Available data below:

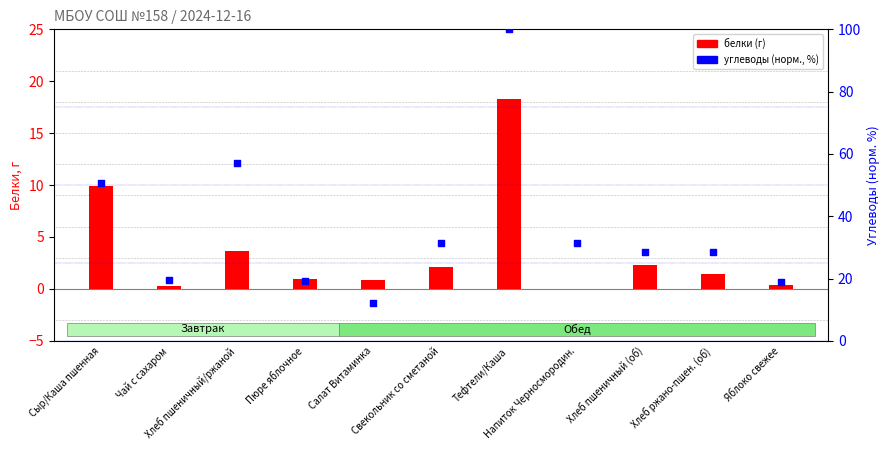

At which category is the sum across all series the highest?

Тефтели/Каша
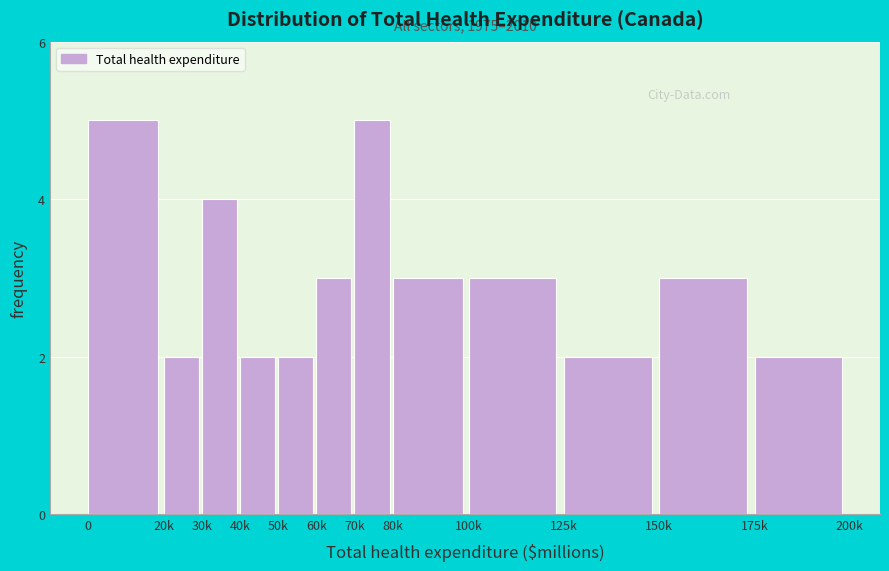

Reading left to right, list all the values displayed in this chart.

5	2	4	2	2	3	5	3	3	2	3	2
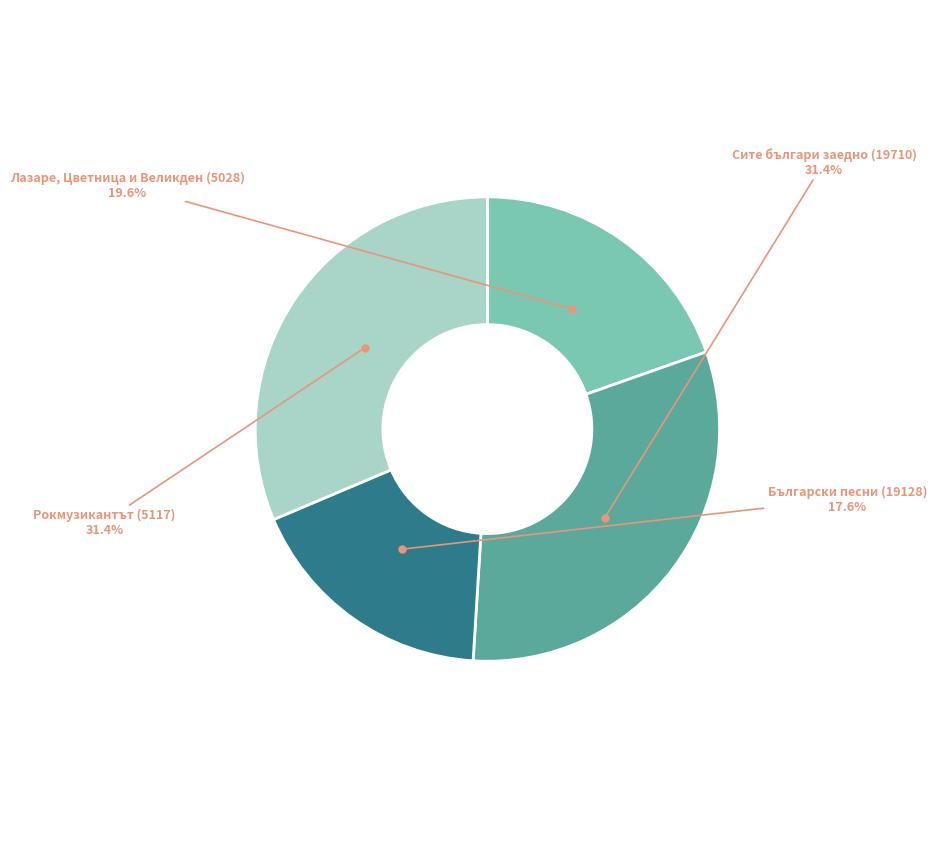

Is there a majority slice in this chart?

No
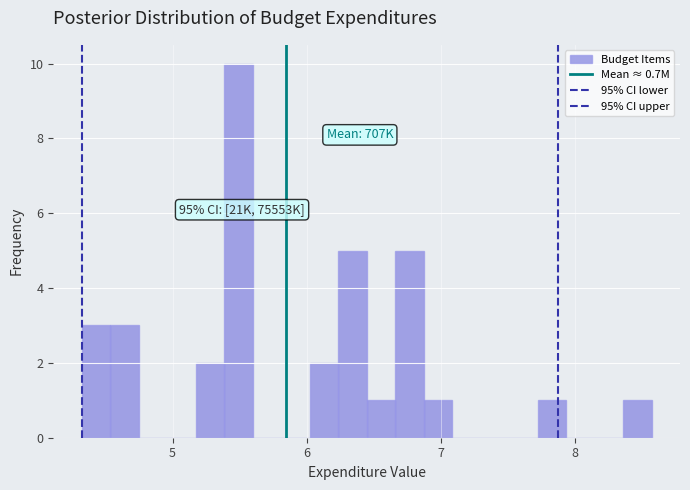

Read against the x-axis, roughly where is the centre of the tallest bar?

5.5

End of Available data.

_Instructions to follow_: Please return each line of the rows above that contains the word "this".

_Output of the exercise_:
Reading left to right, list all the values displayed in this chart.
Is there a majority slice in this chart?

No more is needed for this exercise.